[Dataset excerpts start]

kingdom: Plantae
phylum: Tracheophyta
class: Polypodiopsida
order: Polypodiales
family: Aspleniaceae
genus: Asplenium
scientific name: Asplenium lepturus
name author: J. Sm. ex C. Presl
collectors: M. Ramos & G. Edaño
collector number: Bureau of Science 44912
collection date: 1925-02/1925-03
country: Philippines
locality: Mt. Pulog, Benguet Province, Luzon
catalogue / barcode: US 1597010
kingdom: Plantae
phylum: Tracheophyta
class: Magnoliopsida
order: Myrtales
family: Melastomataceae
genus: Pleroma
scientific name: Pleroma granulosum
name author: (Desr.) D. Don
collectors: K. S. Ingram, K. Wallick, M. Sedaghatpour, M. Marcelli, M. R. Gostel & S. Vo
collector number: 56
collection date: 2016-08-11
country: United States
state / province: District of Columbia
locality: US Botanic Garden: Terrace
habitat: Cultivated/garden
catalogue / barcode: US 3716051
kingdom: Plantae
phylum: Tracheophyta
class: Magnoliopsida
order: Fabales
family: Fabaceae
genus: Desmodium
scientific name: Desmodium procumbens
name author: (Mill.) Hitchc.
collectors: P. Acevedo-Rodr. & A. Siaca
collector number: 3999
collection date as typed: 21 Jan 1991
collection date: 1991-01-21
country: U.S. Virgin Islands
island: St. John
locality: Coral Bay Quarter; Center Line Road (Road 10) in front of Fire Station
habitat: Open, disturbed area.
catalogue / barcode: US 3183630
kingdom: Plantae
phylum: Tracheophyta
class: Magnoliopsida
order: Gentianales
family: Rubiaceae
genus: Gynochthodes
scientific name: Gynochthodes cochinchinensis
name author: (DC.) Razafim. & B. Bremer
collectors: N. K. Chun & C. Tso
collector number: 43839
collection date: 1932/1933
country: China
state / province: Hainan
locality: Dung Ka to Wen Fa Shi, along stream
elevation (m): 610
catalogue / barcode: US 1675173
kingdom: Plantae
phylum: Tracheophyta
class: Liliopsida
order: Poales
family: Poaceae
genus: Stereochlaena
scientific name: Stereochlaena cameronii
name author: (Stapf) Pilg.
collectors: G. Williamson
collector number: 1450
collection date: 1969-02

[Dataset excerpts end]

Output the lines of the records from the line with "name author: J. Sm. ex C. Presl" up to and including the line with "name author: (Desr.) D. Don" as a Markdown table with the columns Row and Line. Number each line in Row and skip any blank lines.

The completed task:
| Row | Line |
|---|---|
| 1 | name author: J. Sm. ex C. Presl |
| 2 | collectors: M. Ramos & G. Edaño |
| 3 | collector number: Bureau of Science 44912 |
| 4 | collection date: 1925-02/1925-03 |
| 5 | country: Philippines |
| 6 | locality: Mt. Pulog, Benguet Province, Luzon |
| 7 | catalogue / barcode: US 1597010 |
| 8 | kingdom: Plantae |
| 9 | phylum: Tracheophyta |
| 10 | class: Magnoliopsida |
| 11 | order: Myrtales |
| 12 | family: Melastomataceae |
| 13 | genus: Pleroma |
| 14 | scientific name: Pleroma granulosum |
| 15 | name author: (Desr.) D. Don |